─── PAGE TEXT

Cleome gynandra is a species of Cleome that is used as a green vegetable. It is known by many common names including Shona cabbage, African cabbage, spiderwisp, cat's whiskers, chinsaga and stinkweed. It is an annual wildflower native to Africa but has become widespread in many tropical and sub-tropical parts of the world. It is an erect, branching plant generally between 25 cm and 60 cm tall. Its sparse leaves are each made up of 3–5 oval-shaped leaflets. The flowers are white, sometimes changing to rose pink as they age. The seed is a brown 1.5 mm diameter sphere. The leaves and flowers are both edible. The leaves have a strong bitter, sometimes peppery flavor similar to mustard greens.


Cleome gynandra 1.jpg

Typically, the leaves and shoots are eaten boiled or in stews. The leaves are often eaten in Sub-Saharan Africa, where they are often dried for storage, then cooked with milk or butter to reduce its bitter taste. In Uganda and Tanzania, the leaves are cooked with groundnut paste.

The plant is useful for intercropping due to its insect repellent properties.

In Thailand, the leaves are a popular food item fermented with rice water as a pickle known as phak sian dong. The same pickle is also eaten in the northern states of Malaysia, and is known as jeruk maman.

Cleome gynandra is high in beta-carotene, folic acid, ascorbic acid and calcium. It also contains vitamin E, iron, and oxalic acid. Generally, the leaves are about 4.0% protein. The leaves also have antioxidative properties that can help with inflammatory diseases. Because of its anti-inflammatory properties, it is sometimes used as a medicinal herb.

Vernacular names

Cleome gynandra is known by many names in different languages and regions.

In Africa, it is often referred to as spinach or wild spinach (not to be confused with the common spinach). Names in native languages include munyevhe (Shona), murudi (Venda), ulude (Zulu), ombidi[what language is this?] or omboga[what language is this?] (Ovambo), echadoi (Teso), jobyo or ejobyo (Luganda), eshogi (Runyankore), chinsaga (Gusii), dek (Luo), etchilachaou[what language is this?] (Nuni) and mgagani (Swahili).

──────
─── DATASET EXTRACT

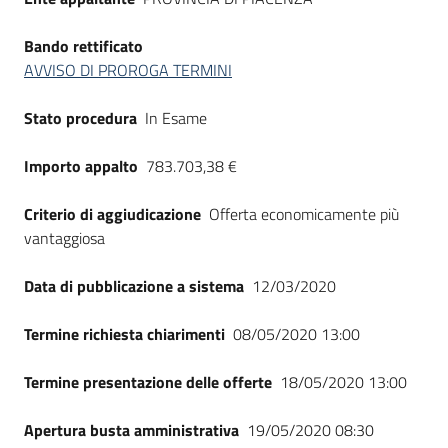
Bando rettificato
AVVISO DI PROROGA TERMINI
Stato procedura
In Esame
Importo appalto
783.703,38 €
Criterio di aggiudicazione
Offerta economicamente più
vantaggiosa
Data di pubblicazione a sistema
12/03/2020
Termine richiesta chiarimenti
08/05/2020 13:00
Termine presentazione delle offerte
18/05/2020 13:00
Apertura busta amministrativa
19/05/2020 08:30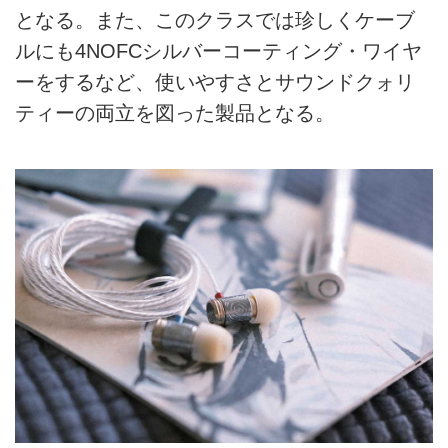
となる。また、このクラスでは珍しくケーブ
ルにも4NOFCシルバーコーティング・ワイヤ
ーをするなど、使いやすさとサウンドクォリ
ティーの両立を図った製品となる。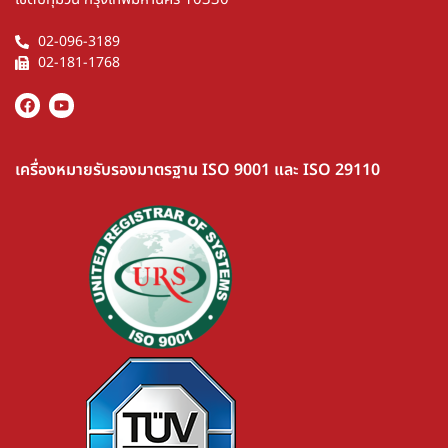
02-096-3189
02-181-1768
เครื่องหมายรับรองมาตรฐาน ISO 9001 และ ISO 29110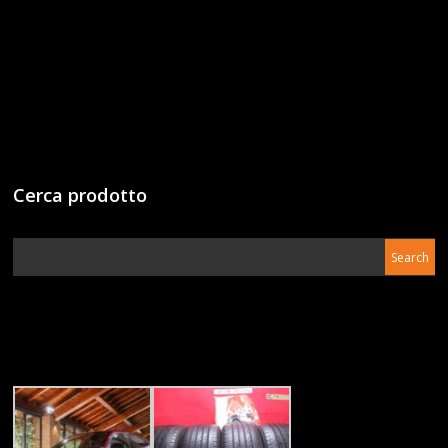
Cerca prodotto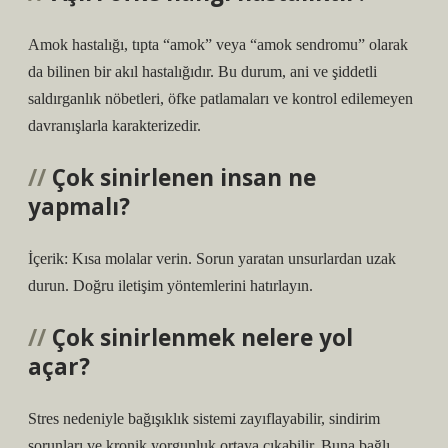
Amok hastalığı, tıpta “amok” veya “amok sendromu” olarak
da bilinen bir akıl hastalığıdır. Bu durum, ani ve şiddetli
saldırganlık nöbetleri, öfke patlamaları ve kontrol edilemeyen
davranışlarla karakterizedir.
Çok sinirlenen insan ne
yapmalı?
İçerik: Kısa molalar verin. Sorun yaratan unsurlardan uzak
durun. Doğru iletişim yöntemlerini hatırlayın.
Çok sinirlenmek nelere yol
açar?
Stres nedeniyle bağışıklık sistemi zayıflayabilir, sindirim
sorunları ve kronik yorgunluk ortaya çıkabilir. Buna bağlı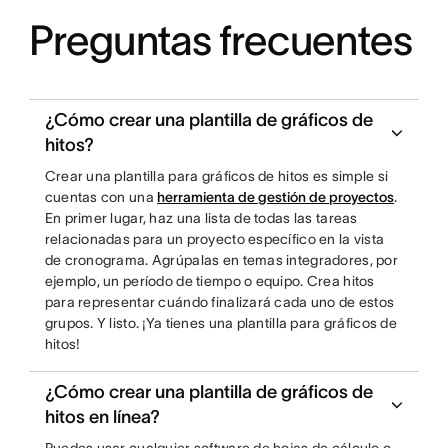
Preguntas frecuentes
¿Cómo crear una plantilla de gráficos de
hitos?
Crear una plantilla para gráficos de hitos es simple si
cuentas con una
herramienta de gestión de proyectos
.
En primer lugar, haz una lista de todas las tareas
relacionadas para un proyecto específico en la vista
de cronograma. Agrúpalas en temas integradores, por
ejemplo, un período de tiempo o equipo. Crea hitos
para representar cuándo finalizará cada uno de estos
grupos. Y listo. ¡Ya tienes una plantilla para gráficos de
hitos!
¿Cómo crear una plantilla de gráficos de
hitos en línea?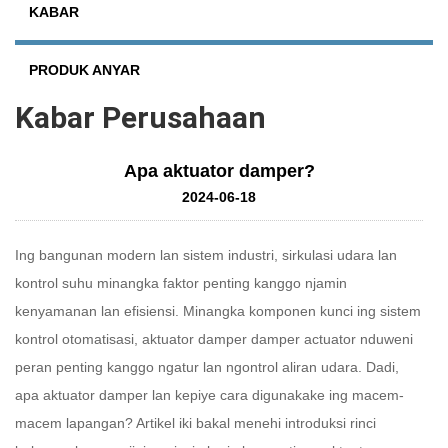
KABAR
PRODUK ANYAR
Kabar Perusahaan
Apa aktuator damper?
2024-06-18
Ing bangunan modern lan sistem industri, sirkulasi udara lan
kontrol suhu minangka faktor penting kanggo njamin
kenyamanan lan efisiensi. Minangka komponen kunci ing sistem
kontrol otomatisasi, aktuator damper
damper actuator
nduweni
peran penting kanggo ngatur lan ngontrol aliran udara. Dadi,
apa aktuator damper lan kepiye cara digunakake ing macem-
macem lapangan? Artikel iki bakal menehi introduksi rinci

──────

▸ WORK TASK 1
In the text about Cleome gynandra, what are the leaves cooked with in Uganda and Tanzania?
▸ WORK TASK 2
Extend the text on Cleome gynandra, starting right after its last sentence.

▸ TASK ANSWER 1
Groundnut paste.

▸ TASK ANSWER 2
In Asia, it is known to different cultures as shwetahudhude (Bengali), tilavan (Marathi), vaminta or vayinta (Telugu), phak sian (Thai), maman (Malay), and màn màn trắng or màn ri trắng (Vietnamese).

In Europe, it is known as feuilles caya or mozambe (French), and volatin, masambey, or jasmin de rio (Spanish).


It is an annual wildflower native to Africa but has naturalized across tropic and sub-tropical regions across Asia. It grows well in disturbed, well-drained soils, but is also drought-tolerant. It does not tolerate cold temperatures well, and is frost-tender.

Cleome gynandra is considered an invasive weed in many places in the U.S. and elsewhere in the Pacific.


Cleome gynandra uses NAD-malic enzyme type C4 photosynthesis and has the characteristic traits associated with this, including changes in leaf biochemistry, cell biology and development. The family Cleomaceae is relatively close to Brassicaceae with Arabidopsis thaliana (a C3 photosynthetic plant) and therefore offers comparison with this well studied model organism. The C4 pathway in this species evolved independently from two other C4 Cleome species, C. angustifolia and C. oxalidea.